I believe Microsoft BPOS SLA is 99.99% uptime – not considering Internet accessibility.
As long as your using only using Outlook and staying with Drizzle, I don’t think you have to do anything. You can always ask the BPOS team for help. It’s included in the service so in a sense, they are part of your “volunteer army.”
Stan: No problems since the initial calendar problems. As I have time, or available volunteer expertise, I want to look at whether other features of Office365 would be helpful for us.

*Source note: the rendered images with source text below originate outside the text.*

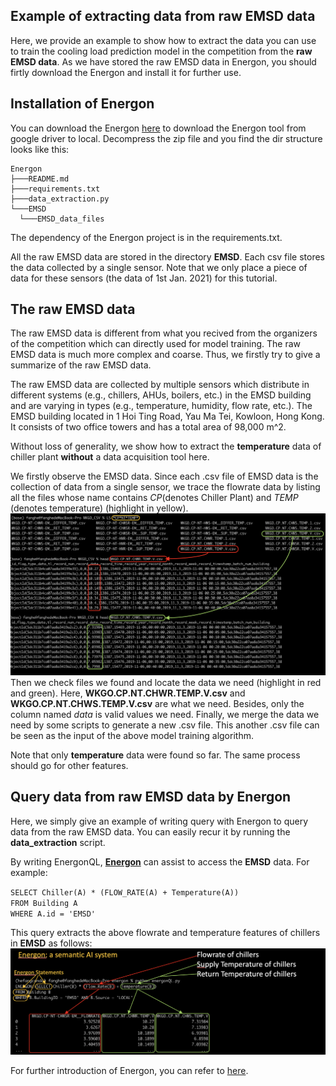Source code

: ## Example of extracting data from raw EMSD data
Here, we provide an example to show how to extract the data you can use to train the cooling load prediction model in the competition from the **raw EMSD data**. As we have stored the raw EMSD data in Energon, you should firtly download the Energon and install it for further use.

## Installation of Energon
You can download the Energon [here][download2] to download the Energon tool from google driver to local. Decompress the zip file and you find the dir structure looks like this:
```
Energon
├───README.md
├───requirements.txt
├───data_extraction.py 
└───EMSD
  └───EMSD_data_files
```
The dependency of the Energon project is in the requirements.txt.

All the raw EMSD data are stored in the directory **EMSD**. Each csv file stores the data collected by a single sensor. Note that we only place a piece of data for these sensors (the data of 1st Jan. 2021) for this tutorial.

## The raw EMSD data
The raw EMSD data is different from what you recived from the organizers of the competition which can directly used for model training. The raw EMSD data is much more complex and coarse. Thus, we firstly try to give a summarize of the raw EMSD data.

The raw EMSD data are collected by multiple sensors which distribute in different systems (e.g., chillers, AHUs, boilers, etc.) in the EMSD building and are varying in types (e.g., temperature, humidity, flow rate, etc.). The EMSD building located in 1 Hoi Ting Road, Yau Ma Tei, Kowloon, Hong Kong. It consists of two office towers and has a total area of 98,000 m^2.

Without loss of generality, we show how to extract the **temperature** data of chiller plant **without** a data acquisition tool here.

We firstly observe the EMSD data. Since each .csv file of EMSD data is the collection of data from a single sensor, we trace the flowrate data by listing all the files whose name contains *CP*(denotes Chiller Plant) and *TEMP* (denotes temperature) (highlight in yellow).
![image](https://github.com/fangger4396/energon_example/blob/main/img/emsd.png)
Then we check files we found and locate the data we need (highlight in red and green). Here, **WKGO.CP.NT.CHWR.TEMP.V.csv** and **WKGO.CP.NT.CHWS.TEMP.V.csv** are what we need. Besides, only the column named *data* is valid values we need.
Finally, we merge the data we need by some scripts to generate a new .csv file. This another .csv file can be seen as the input of the above model training algorithm.

Note that only **temperature** data were found so far. The same process should go for other features.

## Query data from raw EMSD data by Energon
Here, we simply give an example of writing query with Energon to query data from the raw EMSD data. You can easily recur it by running the **data_extraction** script.

By writing EnergonQL, [**Energon**][energon] can assist to access the **EMSD** data. For example:

`SELECT Chiller(A) * (FLOW_RATE(A) + Temperature(A))`\
`FROM Building A`\
`WHERE A.id = 'EMSD'`

This query extracts the above flowrate and temperature features of chillers in **EMSD** as follows:
![image](https://github.com/fangger4396/energon_example/blob/main/img/emsd2.png)

For further introduction of Energon, you can refer to [here][energon].


[genome]:https://github.com/buds-lab/the-building-data-genome-project
[brick]:https://brickschema.org/ontology/
[energon]:https://github.com/fangger4396/energon_example/blob/main/Energon.md
[download]:https://github.com/fangger4396/energon_example/blob/main/cement.md
[RF]:https://www.sciencedirect.com/science/article/pii/S0378778818311290
[LSTM]:https://www.sciencedirect.com/science/article/pii/S0306261917302921
[download2]:https://drive.google.com/file/d/19sGWnrKLrjlgX7xwI-b-a2QgN8AuFI6J/view?usp=sharing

What conclusions do we draw from this project. It seems to me that like most small organizations, IT through necessity becomes becomes something that you just deal with to get the job done. Each user, computer, gadget, technology becomes an island unto itself. My experience has shown that without any outside consulting expertise to provide some guidance to utilize technology in a unified manner, things just continue in their own context. Getting any kind of consulting results in the any or all of the following actions:
- individuals will be resistant to change, unless encoouraged by management,
- the budget is a constraint on management to innovate.
- unlike attorneys, there is no motive on the part of consultancies to work “pro bono”.
Comments or suggestions welcome.
This posting is provided “as is” with no warranties, guaranties or any rights whatsoever. All content is based on the author’s experiences and opinions and is not intended to influence the actions of the reader.